+++ Supplied data +++

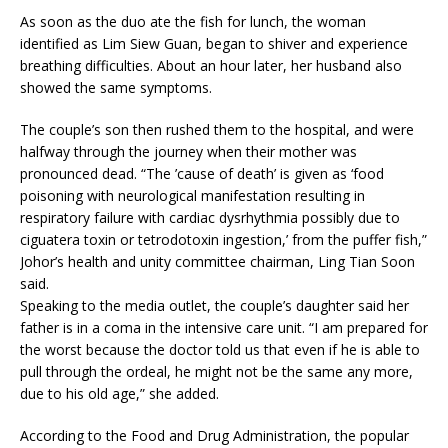
As soon as the duo ate the fish for lunch, the woman
identified as Lim Siew Guan, began to shiver and experience
breathing difficulties. About an hour later, her husband also
showed the same symptoms.
The couple’s son then rushed them to the hospital, and were
halfway through the journey when their mother was
pronounced dead. “The ’cause of death’ is given as ‘food
poisoning with neurological manifestation resulting in
respiratory failure with cardiac dysrhythmia possibly due to
ciguatera toxin or tetrodotoxin ingestion,’ from the puffer fish,”
Johor’s health and unity committee chairman, Ling Tian Soon
said.
Speaking to the media outlet, the couple’s daughter said her
father is in a coma in the intensive care unit. “I am prepared for
the worst because the doctor told us that even if he is able to
pull through the ordeal, he might not be the same any more,
due to his old age,” she added.
According to the Food and Drug Administration, the popular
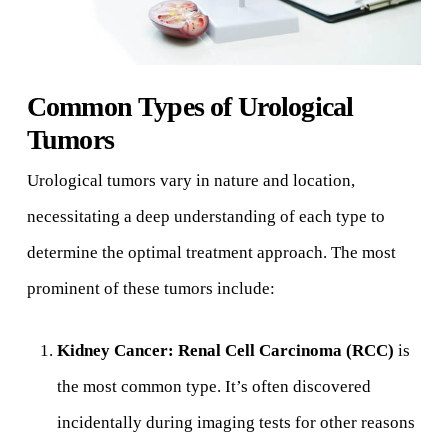
Common Types of Urological
Tumors
Urological tumors vary in nature and location,
necessitating a deep understanding of each type to
determine the optimal treatment approach. The most
prominent of these tumors include:
Kidney Cancer:
Renal Cell Carcinoma (RCC)
is
the most common type. It’s often discovered
incidentally during imaging tests for other reasons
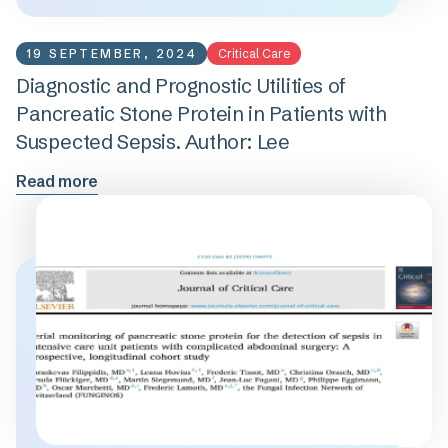
19 SEPTEMBER, 2024
Critical Care
Diagnostic and Prognostic Utilities of
Pancreatic Stone Protein in Patients with
Suspected Sepsis. Author: Lee
Read more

+++

# Exercise directions:
Note how many lines of the listing above include the word "same", and respond with that number only.

# Solution below:
2